Member of the West Bengal Legislative Assembly
- Incumbent
- Assumed office 4 May 2026
- Preceded by: Uttara Singha
- Constituency: Garbeta

Personal details
- Born: 1961 (age 64–65)
- Party: Bharatiya Janata Party
- Profession: Politician

= Pradip Lodha =

Indian politician (born 1961)

Pradip Lodha (born 1961) is an Indian politician from West Bengal. He is a member of the West Bengal Legislative Assembly from the Garbeta Assembly constituency in Paschim Medinipur district representing the Bharatiya Janata Party.

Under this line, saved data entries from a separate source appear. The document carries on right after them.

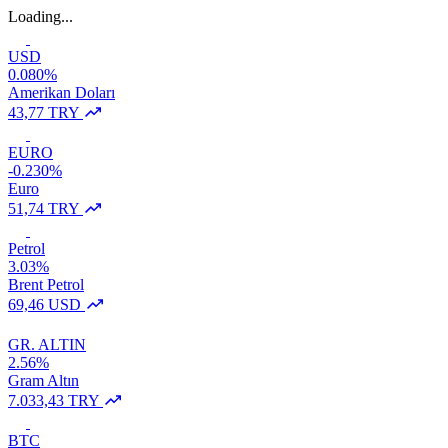
Loading...
USD
0.080%
Amerikan Doları
43,77 TRY
EURO
-0.230%
Euro
51,74 TRY
Petrol
3.03%
Brent Petrol
69,46 USD
GR. ALTIN
2.56%
Gram Altın
7.033,43 TRY
BTC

== Early life and education ==
Lodha is from Garbeta, Paschim Medinipur district, West Bengal. He is the son of the late Nandalal Lodha. He completed his BCom at a college affiliated with the University of Calcutta in 1982. He along with his wife, runs the family business. He declared assets worth Rs.1 crore in 2016 and Rs.6 crore in 2026, in his affidavit to the Election Commission of India.

== Career ==
Lodha won the Garbeta Assembly constituency representing the Bharatiya Janata Party in the 2026 West Bengal Legislative Assembly election. He polled 1,13,752 votes and defeated his nearest rival and sitting MLA, Uttara Singha of the All India Trinamool Congress, by a margin of 26,225 votes. In the 2016 West Bengal Legislative Assembly election, he contested from Garbeta and finished third behind winner, Asish Chakraborty of the Trinamool Congress and Sorforaj Khan of the Communist Party of India (Marxist).